The new modern data stack Airbyte Airflow DBT

แชร์
ฝัง
  • เผยแพร่เมื่อ 3 ม.ค. 2025

ความคิดเห็น • 14

  • @memento9979
    @memento9979 2 ปีที่แล้ว +1

    10:25 any chance we can get a link to that github repo? I'd like to test out this stack with DBT. Thanks in advance ;)

  • @navinsai5726
    @navinsai5726 2 ปีที่แล้ว +7

    It would have been better if demo included how to move data pipelines between different environments like dev/qa/production...most of the videos are just focused on showing sample product demo but in real life ...there are lot of things to consider like CI/CD between environments, managing data pipelines, set up different environments, project structure and folder structure etc.

    • @Rene-tu3fc
      @Rene-tu3fc 2 ปีที่แล้ว +1

      agree. so many data talks are essentially Hello, Word! examples which don't fully display the actual problems solved. And 18 minutes is too short for anything more than that, sadly.

  • @ZachRenwickData
    @ZachRenwickData 3 ปีที่แล้ว +1

    Very cool! Can't wait to try out on a project

  • @ariyokabir2285
    @ariyokabir2285 3 ปีที่แล้ว +2

    A nice tools to start with, but there are lot of modifications that needs to be done
    1. changing of date column to string data type at the destination end.
    2. Handling of updated column
    3. Naming each connections

  • @RealityIsNot
    @RealityIsNot 3 ปีที่แล้ว

    Loving this already!!

  • @amjds1341
    @amjds1341 2 ปีที่แล้ว +3

    Link to github for airbyte?

  • @emrea6799
    @emrea6799 2 ปีที่แล้ว +2

    the "behind the scenes" Airflow configuration would have been the most interesting part from the talk. But thanks for sharing..

  • @datasleek7950
    @datasleek7950 2 ปีที่แล้ว

    Bravo Michel

  • @fredt3727
    @fredt3727 2 ปีที่แล้ว +6

    In reality, over the last 20 years, ETL wasn't really ETL anymore.
    This is because many data & BI team were extracting their data into a transactional ODS first, and subsequently agregating & transforming that into datamarts.
    So in effect, many 'traditional' data pipelines in the last 20 years or so, were already ELT, whereby the biggest chunk of the transformations were performed downstream from the ODS, not upstream to that (in situations where the ODS was a physical representation of the source - which is the easiest method to implement).
    Granted, with cloud based datawarehouses, and the need to integrate on-premise data with cloud based SAAS application data, decoupling the extractions from the transformations, has become inevitable due to the explosion of data and the fact it is often based in different data centres and sometimes regions.
    However pragmatic design practices which followed an ODS-first designed pattern, were often already advocating that.

  • @logulokesh2651
    @logulokesh2651 ปีที่แล้ว

    Why do we need Airflow in your demo ? when scheduling can be done airbyte itself ?

  • @miguelsanto1663
    @miguelsanto1663 2 ปีที่แล้ว

    hello, I try to replicate the example by done, but I can't.
    I use S3 as a datasource and S3 as a destination, but it only lets me replicate the data and not transform and normalize the same data.
    Can you tell me the reason for that?
    thank you

  • @fredt3727
    @fredt3727 2 ปีที่แล้ว +3

    How is extracting data into a bunch of JSON blob objects actually helping anyone? Especially when you have to "normalise" it on top of that to be able to use more SQL native reporting tools?
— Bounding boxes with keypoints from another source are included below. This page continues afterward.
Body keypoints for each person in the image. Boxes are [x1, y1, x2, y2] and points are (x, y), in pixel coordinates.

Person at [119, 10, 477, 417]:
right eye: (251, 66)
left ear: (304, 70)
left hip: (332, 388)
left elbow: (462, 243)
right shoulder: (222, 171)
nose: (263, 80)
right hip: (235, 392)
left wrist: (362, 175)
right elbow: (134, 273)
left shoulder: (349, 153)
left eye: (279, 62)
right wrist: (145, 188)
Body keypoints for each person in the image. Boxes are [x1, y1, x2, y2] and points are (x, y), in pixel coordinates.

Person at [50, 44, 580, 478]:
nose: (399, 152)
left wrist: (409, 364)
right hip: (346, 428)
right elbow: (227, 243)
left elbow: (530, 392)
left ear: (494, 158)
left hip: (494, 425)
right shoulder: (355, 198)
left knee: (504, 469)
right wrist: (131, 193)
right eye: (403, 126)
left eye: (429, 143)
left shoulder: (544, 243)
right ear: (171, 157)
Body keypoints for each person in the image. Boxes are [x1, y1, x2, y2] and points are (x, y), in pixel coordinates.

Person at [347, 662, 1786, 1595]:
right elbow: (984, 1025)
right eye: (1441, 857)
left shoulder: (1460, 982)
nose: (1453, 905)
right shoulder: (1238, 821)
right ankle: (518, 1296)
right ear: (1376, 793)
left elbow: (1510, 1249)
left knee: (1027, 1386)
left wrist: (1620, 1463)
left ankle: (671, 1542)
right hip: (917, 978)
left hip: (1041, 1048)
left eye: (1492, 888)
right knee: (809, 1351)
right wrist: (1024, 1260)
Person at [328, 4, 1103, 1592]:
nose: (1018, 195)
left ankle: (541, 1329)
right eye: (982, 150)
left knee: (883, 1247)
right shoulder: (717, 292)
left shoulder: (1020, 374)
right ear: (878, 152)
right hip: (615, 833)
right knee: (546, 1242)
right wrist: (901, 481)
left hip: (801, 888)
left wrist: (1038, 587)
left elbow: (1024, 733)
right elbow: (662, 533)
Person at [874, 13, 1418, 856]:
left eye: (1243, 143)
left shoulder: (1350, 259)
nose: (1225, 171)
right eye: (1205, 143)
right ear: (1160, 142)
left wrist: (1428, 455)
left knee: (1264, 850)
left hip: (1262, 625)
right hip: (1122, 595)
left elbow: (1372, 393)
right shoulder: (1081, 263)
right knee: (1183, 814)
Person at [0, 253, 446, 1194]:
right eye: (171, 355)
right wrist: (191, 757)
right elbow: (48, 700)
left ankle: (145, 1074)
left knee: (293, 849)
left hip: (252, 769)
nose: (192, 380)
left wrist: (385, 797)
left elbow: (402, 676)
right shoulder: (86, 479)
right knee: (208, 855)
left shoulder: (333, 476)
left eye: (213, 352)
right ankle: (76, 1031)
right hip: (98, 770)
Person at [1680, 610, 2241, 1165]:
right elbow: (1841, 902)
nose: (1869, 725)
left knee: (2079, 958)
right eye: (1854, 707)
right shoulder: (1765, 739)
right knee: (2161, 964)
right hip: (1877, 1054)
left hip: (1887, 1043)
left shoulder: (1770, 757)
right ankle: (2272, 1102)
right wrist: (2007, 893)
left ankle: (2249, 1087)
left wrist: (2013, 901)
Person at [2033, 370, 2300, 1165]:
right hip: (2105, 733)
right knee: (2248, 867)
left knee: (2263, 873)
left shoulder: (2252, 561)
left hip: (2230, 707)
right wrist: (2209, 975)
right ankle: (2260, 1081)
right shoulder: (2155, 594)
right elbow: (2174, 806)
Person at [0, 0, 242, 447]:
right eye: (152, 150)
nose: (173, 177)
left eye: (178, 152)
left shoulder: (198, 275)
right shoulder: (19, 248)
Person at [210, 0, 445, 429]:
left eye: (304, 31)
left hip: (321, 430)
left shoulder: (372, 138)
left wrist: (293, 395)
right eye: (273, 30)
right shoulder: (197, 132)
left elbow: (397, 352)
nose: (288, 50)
Or even transform it further with DBT?
    I am not seeing any "paradigm" shift here, compared to traditional ETL tools, and the use of a "staging" area in most datawarehouses, when the raw extracted data is stored, prior to normalisation into an ODS layer.
    Not saying the Airbyte technology doesn't have its merit - it is open source and looks very cloud-aware.
    Just pointing out that the so-called paradigm shift between ELT and ETL, doesn't stand under scrutiny.
    Most datawarehouses over the last 20 years were actually already built using the same ELT design pattern that is described here, and most were built with....ETL tools.
    The tool doesn't force you to follow a certain pattern, you can do ELT with....an ETL tool.
    "ETL" is just an acryonym, and a label -> those traditional ETL tool are capable of anything really (which is often their pitfall - too many ways to skin the data-cat).

  • @hasancemreok2597
    @hasancemreok2597 5 หลายเดือนก่อน

    You really don’t want us to use custom transformations on AirByte, you put DBT to video’s title, you put it into the slide as a seperate page but you just use one little sentence about it in whole video.
    There’s nothing about what did you transform? How did you transform? Interesting.
    Btw, the video might be 2 years old but I have feelings quite new.